Grabowski and others were interviewed earlier this week, before Apple announced late Wednesday that it would hold a news conference Friday at 10 a.m. PT, 1 p.m. ET, at its Cupertino, Calif. headquarters. The company has said the quickly-called conference -- a major departure from its usual practice -- would be about the iPhone 4, but has provided no additional details.
Analysts have assumed that Apple will use the event to address the iPhone 4's antenna and reception issues.
Complaints about the iPhone 4's reception surfaced within hours of its June 24 launch, as buyers griped that touching the external antenna -- embedded in a steel band that encircles the case -- often dropped calls or caused the signal strength indicator to plummet. Apple quickly acknowledged that holding the iPhone 4 could weaken the signal, but told consumers to hold their phones differently, or buy a case. A week later, the company claimed that the iPhone 4's signal formula was flawed and promised to update the software .
"Apple's correctly assumed that existing iPhone owners and Apple devotees are mostly unfazed by this," said Grabowski, "but it's the potential buyers it should be worrying about. With these complaints, people who aren't yet iPhone owners won't want to buy one until they resolve this."
And the clock is ticking, Grabowski said Tuesday in an interview with Computerworld. "It's still fixable," he said. "Apple has such a strong brand reputation and so many resources. There's still time. I don't think we're at the point of no return yet, but we're getting very close to it."
Other experts said Apple's problem isn't that big of a deal.
"I think this has been made into a mountain from a molehill," said Jim Lukaszewski of The Lukaszewski Group, a crisis management consultancy. "Apple is a brand we trust, and consumers are hungry to buy its products whether they work or not. People will buy Apple's products until the cows come home."
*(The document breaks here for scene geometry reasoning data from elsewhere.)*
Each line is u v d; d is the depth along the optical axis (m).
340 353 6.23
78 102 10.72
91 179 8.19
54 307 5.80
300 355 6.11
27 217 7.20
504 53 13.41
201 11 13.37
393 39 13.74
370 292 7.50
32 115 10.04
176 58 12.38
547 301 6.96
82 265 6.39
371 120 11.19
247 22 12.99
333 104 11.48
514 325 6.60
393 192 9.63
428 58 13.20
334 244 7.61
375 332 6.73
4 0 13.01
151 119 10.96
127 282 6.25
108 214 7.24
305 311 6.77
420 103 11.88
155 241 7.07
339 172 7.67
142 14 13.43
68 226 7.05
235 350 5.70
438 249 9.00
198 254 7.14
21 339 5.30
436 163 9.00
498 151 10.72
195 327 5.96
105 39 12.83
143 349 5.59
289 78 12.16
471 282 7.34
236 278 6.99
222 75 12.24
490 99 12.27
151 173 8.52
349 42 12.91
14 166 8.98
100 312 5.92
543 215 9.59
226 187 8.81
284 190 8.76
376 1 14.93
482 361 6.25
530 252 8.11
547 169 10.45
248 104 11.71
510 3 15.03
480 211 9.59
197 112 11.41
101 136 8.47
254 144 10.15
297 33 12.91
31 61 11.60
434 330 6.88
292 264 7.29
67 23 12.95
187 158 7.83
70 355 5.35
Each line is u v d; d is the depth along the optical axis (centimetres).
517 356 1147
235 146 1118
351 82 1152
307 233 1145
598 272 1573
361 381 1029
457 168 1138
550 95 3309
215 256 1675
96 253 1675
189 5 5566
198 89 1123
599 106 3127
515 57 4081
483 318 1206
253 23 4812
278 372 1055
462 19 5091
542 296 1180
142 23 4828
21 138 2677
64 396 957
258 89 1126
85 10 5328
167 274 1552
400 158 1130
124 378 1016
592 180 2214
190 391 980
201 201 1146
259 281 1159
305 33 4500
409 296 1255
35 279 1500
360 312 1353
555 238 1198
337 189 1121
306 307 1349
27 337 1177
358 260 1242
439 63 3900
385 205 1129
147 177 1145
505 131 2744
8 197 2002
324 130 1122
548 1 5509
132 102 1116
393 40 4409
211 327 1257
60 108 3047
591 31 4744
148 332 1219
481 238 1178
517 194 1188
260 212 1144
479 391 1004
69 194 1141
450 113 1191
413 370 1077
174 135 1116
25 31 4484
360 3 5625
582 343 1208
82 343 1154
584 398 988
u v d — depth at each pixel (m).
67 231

Both Grabowski and Lukaszewski said that if Apple was their client, they would urge the company to come clean on the iPhone's antenna and reception problems, then give away free Bumper cases, or sell them at steep discount to all iPhone 4 owners.
"Apple should consider the problem as real, then offer cases at no-cost or low-cost," said Grabowski. "That would address most of the problems. They need to make a grand gesture that shows the company does care about its customers."
Grabowski also recommended that Apple be more transparent in its messages to consumers, something the company has traditionally resisted. Even among technology companies that typically play things close to the vest, Apple is notorious for its secrecy.
"They have to show some responsiveness on this," Grabowski said.
Lukaszewski agreed that Apple could most easily reverse the negative publicity over the iPhone 4 failings by giving away cases. But a full product recall, which some have speculated might be the only way to appease consumers, is "totally silly, totally out there," Lukaszewski said.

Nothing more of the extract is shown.